Bees, and particularly the European honeybee, Apis mellifera, have come to symbolize a deepening ecological crisis in North America. Colony Collapse Disorder, first reported in 2006, has been described as “an insect version of AIDS,” ravaging honeybee colonies throughout North America. It has become a cause célèbre of sorts, embraced by Häagen-Dazs, which features the bee on some of its pints of ice cream and asks consumers to imagine a world without pears, raspberries, and strawberries. In fact, the US has become so dependent on honeybees for agricultural purposes that in 2005, for the first time in 85 years, the US allowed for the importation of honeybees to meet pollination demands. Although millions of dollars have been invested in an effort to pinpoint the cause, the honeybee lobby and some environmental organizations say it’s not enough, and argue that if dairy cows were disappearing, the response would be slightly more engaged.

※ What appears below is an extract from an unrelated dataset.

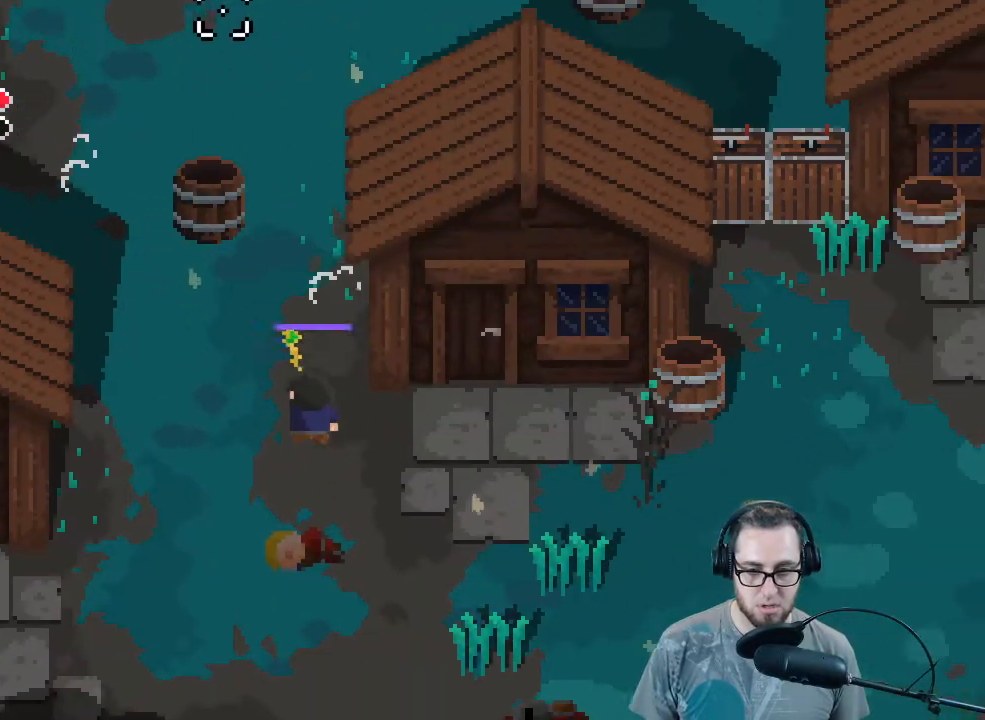
{"buttons": [], "left_stick": "up-left", "right_stick": "up", "events": [[400, "left_stick", "up-left"]]}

The decline of bumblebees has received far less attention, though in the public imagination their plight has often been conflated with that of the honeybee. Not only do bumblebees pollinate about 15 percent of our food crops (valued at $3 billion), they also occupy a critical role as native pollinators. Plant pollinator interactions can be so specific and thus the loss of even one species carries with it potentially severe ecological consequences. As E. O. Wilson writes, “If the last pollinator species adapted to a plant is erased … the plant will soon follow.” There are close to 50 bumblebee species in the United States and Canada that have evolved with various plants and flowers over the course of millions of years; our knowledge of those species, however, is incredibly weak.

In recent years, there has been much loose talk about the overall decline of pollinators, and the causes are manifold: habitat loss, pesticides, the spread of disease, and, without fail, global warming. The tendency to make sweeping claims about the demise of all pollinators has led to a lack of specificity when it comes to why particular species have declined, or in the case of B. franklini, disappeared. One of the only news stories to highlight the plight of bumblebees, published in The Washington Post last August, noted that “the causes of bumblebee decline are not scientifically defined and might be a combination of factors.”

A crucial factor, according to Thorp and other scientists, was the rise of the commercial bumblebee rearing industry in the early 1990s, largely for greenhouse tomato pollination. Captive bees, they say, played a key role in spreading disease, which has led to the decline of several North American species, all of which belong to the same subgenus. If their theory proves to be correct, the rapid growth of the greenhouse tomato industry over the last two decades may have inadvertently wiped out a number of important native pollinators.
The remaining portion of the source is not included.